Aetobarbakinoides Temporal range: Late Triassic, 231.4–225.9 Ma PreꞒ Ꞓ O S D C P T J K Pg N

Scientific classification
- Domain: Eukaryota
- Kingdom: Animalia
- Phylum: Chordata
- Class: Reptilia
- Clade: Archosauria
- Clade: Pseudosuchia
- Order: †Aetosauria
- Family: †Stagonolepididae
- Genus: †Aetobarbakinoides Desojo et al., 2012
- Type species: †Aetobarbakinoides brasiliensis Desojo et al., 2012

= Aetobarbakinoides =

Extinct genus of reptiles

Aetobarbakinoides is an extinct genus of stagonolepidid aetosaur known from the Late Triassic of Rio Grande do Sul state, southern Brazil. Fossils have been found from the Santa Maria Supersequence of the late Carnian and early Norian stages, making Aetobarbakinoides one of the oldest aetosaurs. The type species, A. brasiliensis, was named in 2012, and is notable for being described primarily by features of the vertebrae; most other aetosaurs are diagnosed by features in bony plates called osteoderms, which are by far the most common material.
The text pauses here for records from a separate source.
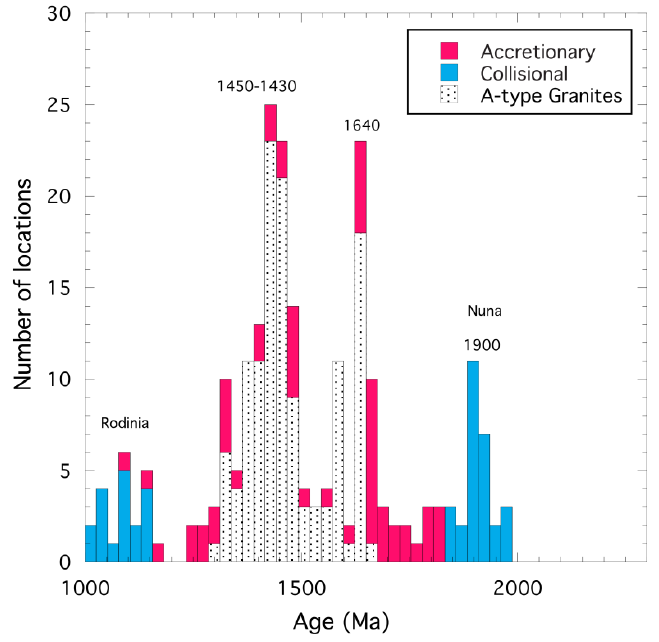
Figure 21. Frequency of Proterozoic A-type granites in Laurentia compared to distribution of accretionary and collisional phases of Proterozoic orogens in Laurentia (data from Appendix 1 and from Van Schmus et al. [40] and Goodge and Vervoort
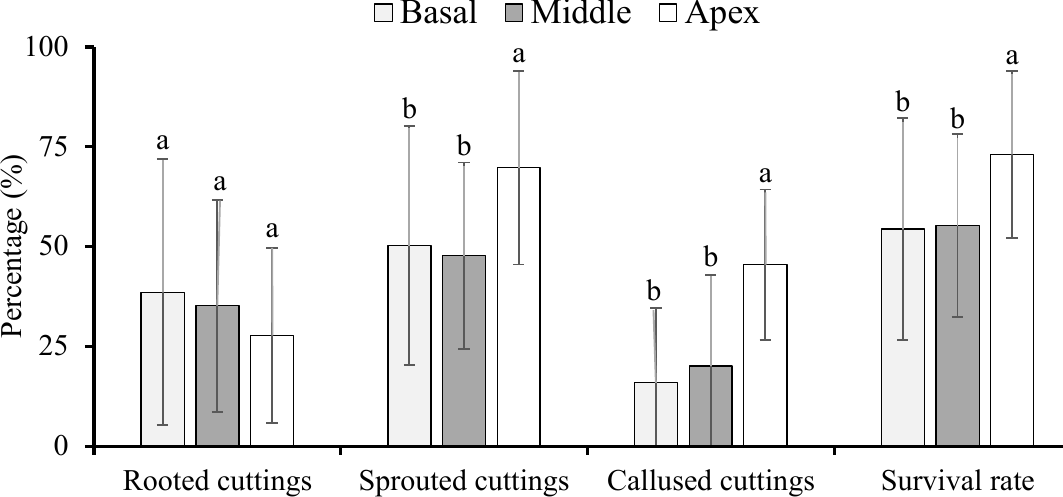
Figure 5. Percentage of rooted, sprouted, and callused cuttings and survival rate of Jatropha curcas L. hardwood cuttings extracted from different parts of the branch at 77 days after planting. Different letters above each bar indicate significant differences among the parts of the branch where the hardwood cuttings were extracted by the Least Significant Difference (LSD) test at the 5% probability level. Values are represented by the mean of four independent replicates.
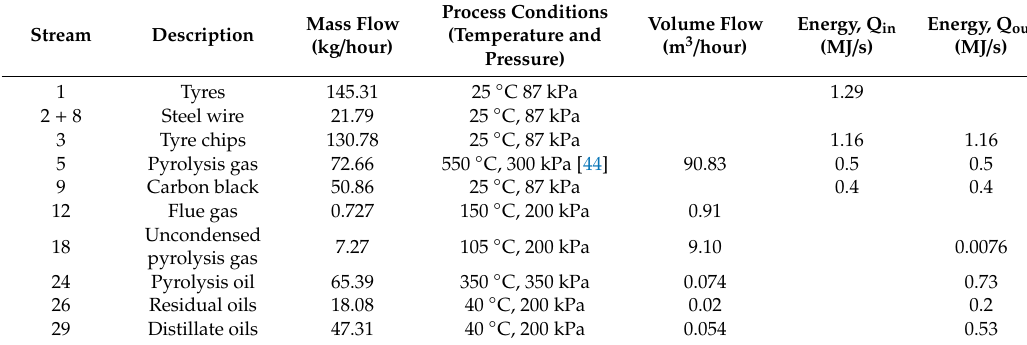
Table 5. Pyrolysis mass and energy balances.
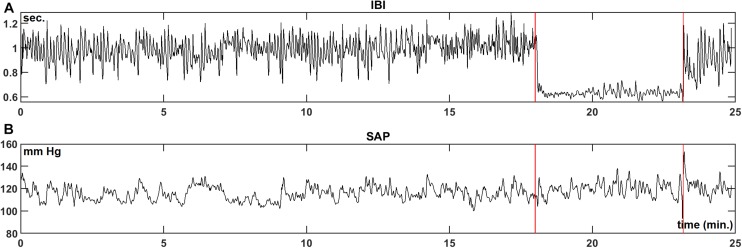
Example registration of IBI (A) and SAP (B) data for a resting supine subject, who is passively moved to a 70° head-up-tilt position and back (between the vertical lines). In this case, a large increase in heart-rate during HUT is observed, while the blood pressure level is hardly affected.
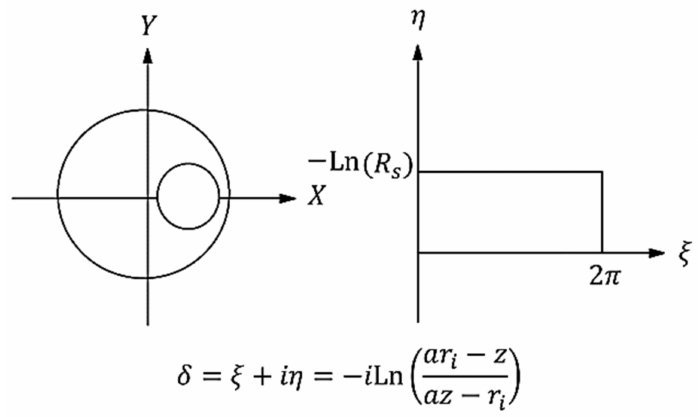
Figure 3. Mapping to transform physical domain to computational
Although placed in a basal phylogenetic position among aetosaurs, Aetobarbakinoides is closely related to both desmatosuchines and typothoracisines, two derived clades of aetosaurs.

==Discovery==
Aetobarbakinoides is known only from the holotype specimen CPE2 168, a partially articulated partial postcranial skeleton which is housed at the Coleção Municipal in São Pedro do Sul. It was found near the city of São Pedro do Sul, in the center of Rio Grande do Sul, Brazil. It was collected in the Inhamandá locality, from the Hyperodapedon Assemblage Zone, Sequence 2 of the Santa Maria Supersequence (formerly known as Santa Maria Formation) which dates back to the late Carnian and earliest Norian stages of the Late Triassic. CPE2 168 was assigned by Lucas & Heckert (2001) to Stagonolepis robertsoni. It is the first aetosaur to be diagnosed in its original description without osteoderms, the most common material associated with these reptiles. Along with the genus Aetosauroides from Argentina and Brazil and Stagonolepis robertsoni from Scotland, Aetobarbakinoides is among the oldest aetosaurs. Its presence in South America indicates that aetosaurs had a wide geographic distribution early in their history. Aetobarbakinoides is most closely related to Aetosauroides and Neoaetosauroides. Features of its osteoderms suggest a close relationship with aetosaurines, but its vertebrae are more similar to desmatosuchines.

==Description==
Aetobarbakinoides is known from neck and back vertebrae, ribs, and several limb bones including the scapula, humerus, tibia, and foot bones. Paramedian osteoderms overlying the midline of the back and neck are also known. Most of the distinguishing features of Aetobarbakinoides are found in its vertebrae. Laterally-oriented projections on the neck vertebrae called prezygapophyses are longer and wider than those of many other aetosaurs. In contrast, the prezygapophyses of the vertebrae at the base of the tail are very thin. The humerus and tibia are large relative to the axial skeleton. The vertebrae of Aetobarbakinoides are more similar to those of Desmatosuchus than they are to its closest relatives, Aetosauroides and Neoaetosaurioides. Aetobarbakinoides is a medium-sized aetosaur, it has been estimated to have been about 2 m in total length.

==Classification==
A phylogenetic analysis was conducted in the first description of Aetobarbakinoides. Close relatives included Aetosauroides and Neoaetosauroides, both of which are from South America. Aetobarbakinoides was found to be most closely related to a clade including Desmatosuchinae and Typothoracisinae. In most studies, Typothoracisinae is placed in the subfamily Aetosaurinae, while Desmatosuchinae makes up its own subfamily of aetosaurs. This study suggests that Aetosaurinae is paraphyletic, and that aetosaurines represent a grade of early aetosaurs that developed into desmatosuchines and typothoracisines later in the Triassic. The following cladogram simplified after an analysis presented by Julia B. Desojo, Martin D. Ezcurra and Edio E. Kischlat (2012).

==Etymology==
Aetobarbakinoides was first named by Julia B. Desojo, Martin D. Ezcurra and Edio E. Kischlat in 2012 and the type species is Aetobarbakinoides brasiliensis. The generic name is derived from Greek aetobarbakina meaning "long-legged buzzard" (the common name of Buteo rufinus) and from Latin oides meaning "form". It refers to its elongated humerus and tibia and the close relation to the "eagle reptile", Aetosaurus. The specific name refers to Brazil, the country in which the holotype was found.